Records from a data collection:
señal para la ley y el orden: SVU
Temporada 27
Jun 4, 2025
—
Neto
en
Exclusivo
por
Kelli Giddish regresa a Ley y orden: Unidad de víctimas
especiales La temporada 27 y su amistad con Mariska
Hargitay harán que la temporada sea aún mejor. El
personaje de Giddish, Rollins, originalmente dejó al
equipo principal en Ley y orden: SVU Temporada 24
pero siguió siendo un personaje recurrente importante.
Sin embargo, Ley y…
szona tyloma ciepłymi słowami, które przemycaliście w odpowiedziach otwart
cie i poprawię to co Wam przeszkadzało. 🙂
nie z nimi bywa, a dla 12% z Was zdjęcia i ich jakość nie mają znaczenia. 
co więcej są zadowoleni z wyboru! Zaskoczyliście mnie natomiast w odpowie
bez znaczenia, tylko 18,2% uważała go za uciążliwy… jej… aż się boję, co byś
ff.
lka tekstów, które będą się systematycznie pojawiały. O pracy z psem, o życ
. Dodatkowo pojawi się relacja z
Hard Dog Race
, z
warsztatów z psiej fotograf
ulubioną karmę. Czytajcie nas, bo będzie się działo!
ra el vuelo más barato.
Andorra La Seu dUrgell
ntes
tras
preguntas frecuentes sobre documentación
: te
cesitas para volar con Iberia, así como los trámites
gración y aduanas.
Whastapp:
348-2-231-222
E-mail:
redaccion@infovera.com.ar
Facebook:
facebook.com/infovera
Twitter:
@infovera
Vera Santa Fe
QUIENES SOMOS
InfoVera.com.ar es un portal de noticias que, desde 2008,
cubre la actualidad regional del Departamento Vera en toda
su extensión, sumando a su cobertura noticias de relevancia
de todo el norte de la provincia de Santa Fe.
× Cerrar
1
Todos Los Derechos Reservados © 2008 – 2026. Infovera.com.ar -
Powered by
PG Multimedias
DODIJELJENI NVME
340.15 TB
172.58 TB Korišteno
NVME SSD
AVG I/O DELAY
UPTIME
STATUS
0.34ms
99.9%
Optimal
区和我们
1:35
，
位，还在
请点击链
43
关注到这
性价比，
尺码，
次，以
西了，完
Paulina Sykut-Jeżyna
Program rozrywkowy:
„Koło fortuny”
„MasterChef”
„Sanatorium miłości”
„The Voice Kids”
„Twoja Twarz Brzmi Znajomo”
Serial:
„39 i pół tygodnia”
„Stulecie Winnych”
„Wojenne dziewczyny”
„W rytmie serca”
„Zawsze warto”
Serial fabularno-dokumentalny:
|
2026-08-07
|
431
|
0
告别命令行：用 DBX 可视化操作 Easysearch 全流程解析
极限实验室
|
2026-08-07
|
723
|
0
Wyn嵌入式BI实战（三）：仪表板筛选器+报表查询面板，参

What is being asked: Leaving no line out, return the data above verbatim.

Written solution:
señal para la ley y el orden: SVU
Temporada 27
Jun 4, 2025
—
Neto
en
Exclusivo
por
Kelli Giddish regresa a Ley y orden: Unidad de víctimas
especiales La temporada 27 y su amistad con Mariska
Hargitay harán que la temporada sea aún mejor. El
personaje de Giddish, Rollins, originalmente dejó al
equipo principal en Ley y orden: SVU Temporada 24
pero siguió siendo un personaje recurrente importante.
Sin embargo, Ley y…
szona tyloma ciepłymi słowami, które przemycaliście w odpowiedziach otwart
cie i poprawię to co Wam przeszkadzało. 🙂
nie z nimi bywa, a dla 12% z Was zdjęcia i ich jakość nie mają znaczenia. 
co więcej są zadowoleni z wyboru! Zaskoczyliście mnie natomiast w odpowie
bez znaczenia, tylko 18,2% uważała go za uciążliwy… jej… aż się boję, co byś
ff.
lka tekstów, które będą się systematycznie pojawiały. O pracy z psem, o życ
. Dodatkowo pojawi się relacja z
Hard Dog Race
, z
warsztatów z psiej fotograf
ulubioną karmę. Czytajcie nas, bo będzie się działo!
ra el vuelo más barato.
Andorra La Seu dUrgell
ntes
tras
preguntas frecuentes sobre documentación
: te
cesitas para volar con Iberia, así como los trámites
gración y aduanas.
Whastapp:
348-2-231-222
E-mail:
redaccion@infovera.com.ar
Facebook:
facebook.com/infovera
Twitter:
@infovera
Vera Santa Fe
QUIENES SOMOS
InfoVera.com.ar es un portal de noticias que, desde 2008,
cubre la actualidad regional del Departamento Vera en toda
su extensión, sumando a su cobertura noticias de relevancia
de todo el norte de la provincia de Santa Fe.
× Cerrar
1
Todos Los Derechos Reservados © 2008 – 2026. Infovera.com.ar -
Powered by
PG Multimedias
DODIJELJENI NVME
340.15 TB
172.58 TB Korišteno
NVME SSD
AVG I/O DELAY
UPTIME
STATUS
0.34ms
99.9%
Optimal
区和我们
1:35
，
位，还在
请点击链
43
关注到这
性价比，
尺码，
次，以
西了，完
Paulina Sykut-Jeżyna
Program rozrywkowy:
„Koło fortuny”
„MasterChef”
„Sanatorium miłości”
„The Voice Kids”
„Twoja Twarz Brzmi Znajomo”
Serial:
„39 i pół tygodnia”
„Stulecie Winnych”
„Wojenne dziewczyny”
„W rytmie serca”
„Zawsze warto”
Serial fabularno-dokumentalny:
|
2026-08-07
|
431
|
0
告别命令行：用 DBX 可视化操作 Easysearch 全流程解析
极限实验室
|
2026-08-07
|
723
|
0
Wyn嵌入式BI实战（三）：仪表板筛选器+报表查询面板，参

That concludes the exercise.